Who were these people? I’d never heard a note of their music but based on the limited evidence the word ‘scuzzy’ came to mind.
They aren’t a go to listen for me but Human Fly is a great song and I like that they did things in their own way and in their own style. Nice they got belated recognition through Wednesday. Hopefully the royalties from that and the boost it gave Goo Goo Muck provide a comfortable income for Ivy.
Very cool to read about their relationship and how strong it was til the end. Not always how rock rolls. But again, they were not conventional in any way it sounds.
I do know the song Rumble and I was aware of Link Wray as a progenitor of guitar distortion and an influence on many key musicians of rock’s formative years. I recall reading that he would do things like take a pen and poke holes in his amp to get a less clean, more distorted sound. Definitely an important figure in rock history, if often overlooked.
I watched Wednesday with my daughter. The Goo Goo Muck scene was classic and the song was perfect for it. The Cramps did not experience near the same degree of viral as Kate Bush, due in part that the Tik Tok video that really blew up replaced Goo Goo Muck with a Lady Gaga song, and it was that song that benefited the most chart wise. That irked me.
I have Goo Goo Muck on my Halloween playlist, along with I Was a Teenage Werewolf, which I love even more.
Almost any Cramps song will fit on a Halloween playlist.
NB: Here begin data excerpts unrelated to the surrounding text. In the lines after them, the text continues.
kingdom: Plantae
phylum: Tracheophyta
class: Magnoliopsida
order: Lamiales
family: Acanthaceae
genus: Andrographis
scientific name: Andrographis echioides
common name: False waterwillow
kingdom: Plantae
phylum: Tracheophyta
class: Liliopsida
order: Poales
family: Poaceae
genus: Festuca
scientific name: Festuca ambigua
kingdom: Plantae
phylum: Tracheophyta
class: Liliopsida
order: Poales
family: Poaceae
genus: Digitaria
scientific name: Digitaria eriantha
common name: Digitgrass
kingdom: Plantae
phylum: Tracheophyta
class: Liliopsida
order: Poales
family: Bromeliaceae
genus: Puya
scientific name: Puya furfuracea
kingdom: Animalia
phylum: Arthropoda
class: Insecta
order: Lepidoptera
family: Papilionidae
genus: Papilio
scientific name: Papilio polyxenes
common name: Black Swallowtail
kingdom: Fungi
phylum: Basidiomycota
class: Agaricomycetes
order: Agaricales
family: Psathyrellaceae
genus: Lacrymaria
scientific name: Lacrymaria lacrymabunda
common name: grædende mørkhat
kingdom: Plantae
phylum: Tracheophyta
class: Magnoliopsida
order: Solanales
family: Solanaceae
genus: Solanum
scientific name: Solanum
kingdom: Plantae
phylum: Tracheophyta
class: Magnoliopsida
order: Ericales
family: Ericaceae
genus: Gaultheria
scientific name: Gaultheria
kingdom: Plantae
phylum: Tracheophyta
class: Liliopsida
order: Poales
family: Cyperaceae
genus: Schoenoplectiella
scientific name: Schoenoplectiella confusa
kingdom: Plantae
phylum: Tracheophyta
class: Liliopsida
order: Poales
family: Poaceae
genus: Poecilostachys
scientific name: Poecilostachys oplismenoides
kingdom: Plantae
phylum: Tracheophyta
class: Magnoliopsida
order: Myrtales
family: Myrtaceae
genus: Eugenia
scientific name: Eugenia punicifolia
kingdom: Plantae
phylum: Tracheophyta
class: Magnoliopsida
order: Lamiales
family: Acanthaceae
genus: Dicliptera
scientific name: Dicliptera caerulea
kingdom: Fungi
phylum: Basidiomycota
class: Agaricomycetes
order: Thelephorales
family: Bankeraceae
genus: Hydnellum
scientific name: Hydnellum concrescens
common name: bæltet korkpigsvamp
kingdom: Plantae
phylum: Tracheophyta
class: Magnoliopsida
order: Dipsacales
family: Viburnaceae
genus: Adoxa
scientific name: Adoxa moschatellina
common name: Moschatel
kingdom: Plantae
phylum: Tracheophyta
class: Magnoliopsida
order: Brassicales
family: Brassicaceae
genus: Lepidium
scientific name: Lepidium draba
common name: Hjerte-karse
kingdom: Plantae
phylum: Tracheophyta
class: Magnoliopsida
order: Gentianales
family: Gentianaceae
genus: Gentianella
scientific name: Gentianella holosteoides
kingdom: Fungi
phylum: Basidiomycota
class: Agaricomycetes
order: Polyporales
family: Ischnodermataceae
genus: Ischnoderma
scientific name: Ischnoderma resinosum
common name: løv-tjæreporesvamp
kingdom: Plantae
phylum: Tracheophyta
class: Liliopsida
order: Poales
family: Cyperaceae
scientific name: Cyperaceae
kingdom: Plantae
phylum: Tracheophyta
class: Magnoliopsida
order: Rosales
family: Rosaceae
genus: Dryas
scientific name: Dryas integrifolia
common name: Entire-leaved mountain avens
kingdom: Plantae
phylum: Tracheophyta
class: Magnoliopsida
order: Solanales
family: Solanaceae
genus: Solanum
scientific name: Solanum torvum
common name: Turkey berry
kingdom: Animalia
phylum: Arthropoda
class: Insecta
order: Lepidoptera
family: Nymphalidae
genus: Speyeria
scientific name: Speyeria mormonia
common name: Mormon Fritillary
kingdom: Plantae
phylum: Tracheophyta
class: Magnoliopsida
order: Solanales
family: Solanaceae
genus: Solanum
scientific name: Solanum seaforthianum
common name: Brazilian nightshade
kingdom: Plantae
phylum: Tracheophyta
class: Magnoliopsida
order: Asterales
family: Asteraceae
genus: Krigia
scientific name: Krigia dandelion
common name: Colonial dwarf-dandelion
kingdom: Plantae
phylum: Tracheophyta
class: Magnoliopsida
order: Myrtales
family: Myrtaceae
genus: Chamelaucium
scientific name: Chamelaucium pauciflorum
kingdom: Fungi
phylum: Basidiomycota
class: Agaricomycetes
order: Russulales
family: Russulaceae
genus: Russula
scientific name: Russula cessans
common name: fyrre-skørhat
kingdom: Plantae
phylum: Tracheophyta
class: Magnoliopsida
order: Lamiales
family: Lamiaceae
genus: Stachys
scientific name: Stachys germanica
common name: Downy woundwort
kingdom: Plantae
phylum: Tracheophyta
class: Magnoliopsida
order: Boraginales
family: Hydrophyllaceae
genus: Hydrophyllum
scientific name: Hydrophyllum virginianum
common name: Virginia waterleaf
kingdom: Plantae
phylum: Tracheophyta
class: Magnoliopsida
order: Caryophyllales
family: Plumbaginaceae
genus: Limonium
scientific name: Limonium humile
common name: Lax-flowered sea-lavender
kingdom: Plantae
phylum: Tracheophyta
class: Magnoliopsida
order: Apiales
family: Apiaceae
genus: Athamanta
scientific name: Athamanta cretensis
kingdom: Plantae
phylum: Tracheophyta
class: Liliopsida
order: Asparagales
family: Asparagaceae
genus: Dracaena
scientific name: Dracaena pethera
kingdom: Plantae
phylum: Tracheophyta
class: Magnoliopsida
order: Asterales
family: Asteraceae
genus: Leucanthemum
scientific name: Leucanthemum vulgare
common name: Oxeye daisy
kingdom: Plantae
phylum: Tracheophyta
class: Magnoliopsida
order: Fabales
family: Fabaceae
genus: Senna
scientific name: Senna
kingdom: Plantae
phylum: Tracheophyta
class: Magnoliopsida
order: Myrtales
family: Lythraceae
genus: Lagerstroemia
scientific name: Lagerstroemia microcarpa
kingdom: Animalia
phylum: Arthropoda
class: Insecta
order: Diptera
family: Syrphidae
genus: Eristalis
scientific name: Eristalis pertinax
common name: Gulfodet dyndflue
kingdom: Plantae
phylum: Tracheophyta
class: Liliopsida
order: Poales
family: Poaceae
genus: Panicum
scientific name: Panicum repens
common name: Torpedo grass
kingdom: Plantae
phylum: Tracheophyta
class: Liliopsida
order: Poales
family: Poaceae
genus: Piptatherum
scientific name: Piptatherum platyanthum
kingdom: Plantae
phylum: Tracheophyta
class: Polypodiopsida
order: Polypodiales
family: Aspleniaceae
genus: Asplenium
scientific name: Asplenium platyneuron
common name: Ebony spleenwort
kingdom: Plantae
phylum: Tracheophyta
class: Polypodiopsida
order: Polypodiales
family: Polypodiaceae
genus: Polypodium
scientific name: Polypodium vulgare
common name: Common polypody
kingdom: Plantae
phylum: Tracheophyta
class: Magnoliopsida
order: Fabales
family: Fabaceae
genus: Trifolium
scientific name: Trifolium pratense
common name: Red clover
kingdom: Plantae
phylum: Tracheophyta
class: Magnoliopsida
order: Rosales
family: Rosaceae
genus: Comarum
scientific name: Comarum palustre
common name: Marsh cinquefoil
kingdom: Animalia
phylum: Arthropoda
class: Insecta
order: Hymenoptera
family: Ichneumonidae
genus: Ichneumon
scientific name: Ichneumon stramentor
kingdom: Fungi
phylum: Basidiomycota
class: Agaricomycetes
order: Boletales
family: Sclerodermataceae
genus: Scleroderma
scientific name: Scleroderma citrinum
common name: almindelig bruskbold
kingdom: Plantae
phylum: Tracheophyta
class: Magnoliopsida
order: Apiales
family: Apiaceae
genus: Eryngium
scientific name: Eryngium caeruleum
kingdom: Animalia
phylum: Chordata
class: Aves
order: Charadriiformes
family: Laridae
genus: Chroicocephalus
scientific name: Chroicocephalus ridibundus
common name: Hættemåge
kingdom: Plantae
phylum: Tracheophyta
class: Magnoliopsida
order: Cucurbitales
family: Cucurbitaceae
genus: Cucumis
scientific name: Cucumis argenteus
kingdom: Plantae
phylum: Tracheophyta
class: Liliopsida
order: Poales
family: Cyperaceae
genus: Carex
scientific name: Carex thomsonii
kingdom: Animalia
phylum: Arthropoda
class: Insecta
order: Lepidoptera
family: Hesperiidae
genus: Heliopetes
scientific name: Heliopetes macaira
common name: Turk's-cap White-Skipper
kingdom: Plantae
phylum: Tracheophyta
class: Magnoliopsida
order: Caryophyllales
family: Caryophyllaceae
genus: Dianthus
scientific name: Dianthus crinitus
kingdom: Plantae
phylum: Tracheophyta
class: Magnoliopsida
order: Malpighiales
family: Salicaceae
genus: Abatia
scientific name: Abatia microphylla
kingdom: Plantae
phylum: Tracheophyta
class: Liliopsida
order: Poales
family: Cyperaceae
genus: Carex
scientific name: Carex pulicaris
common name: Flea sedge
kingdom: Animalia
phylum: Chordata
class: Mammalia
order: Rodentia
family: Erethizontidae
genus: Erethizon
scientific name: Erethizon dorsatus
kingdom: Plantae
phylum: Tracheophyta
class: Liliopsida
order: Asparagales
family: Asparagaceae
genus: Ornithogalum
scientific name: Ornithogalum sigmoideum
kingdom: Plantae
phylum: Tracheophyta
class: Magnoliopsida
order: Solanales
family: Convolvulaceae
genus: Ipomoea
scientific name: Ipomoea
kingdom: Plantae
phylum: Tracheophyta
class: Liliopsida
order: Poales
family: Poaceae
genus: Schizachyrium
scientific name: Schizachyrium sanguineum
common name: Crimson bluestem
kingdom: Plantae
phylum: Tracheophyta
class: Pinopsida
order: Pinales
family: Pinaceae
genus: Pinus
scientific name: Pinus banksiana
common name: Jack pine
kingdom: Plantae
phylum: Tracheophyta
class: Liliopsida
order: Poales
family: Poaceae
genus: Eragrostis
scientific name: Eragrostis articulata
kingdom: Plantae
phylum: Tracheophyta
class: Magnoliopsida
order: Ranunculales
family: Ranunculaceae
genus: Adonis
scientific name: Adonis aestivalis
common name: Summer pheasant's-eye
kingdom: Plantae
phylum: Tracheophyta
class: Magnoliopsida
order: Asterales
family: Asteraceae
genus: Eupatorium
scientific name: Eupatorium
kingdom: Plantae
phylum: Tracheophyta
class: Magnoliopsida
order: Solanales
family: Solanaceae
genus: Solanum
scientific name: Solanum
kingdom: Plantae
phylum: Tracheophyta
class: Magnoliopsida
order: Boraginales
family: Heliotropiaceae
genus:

I saw them right around Halloween sometime in the mid 80s. Kid Congo Powers was the other guitarist and Nick Knox was on drums, and it was an absolute riot. Spooky!
I will dig in to some more!
Love this article V-dog! I knew about half this story, but there were a lot of details I was not aware of. Of course, the Cramps are to psychobilly what Bill Monroe was to bluegrass — the foundation upon which all was built. For that reason, they’ll always be legends in my book!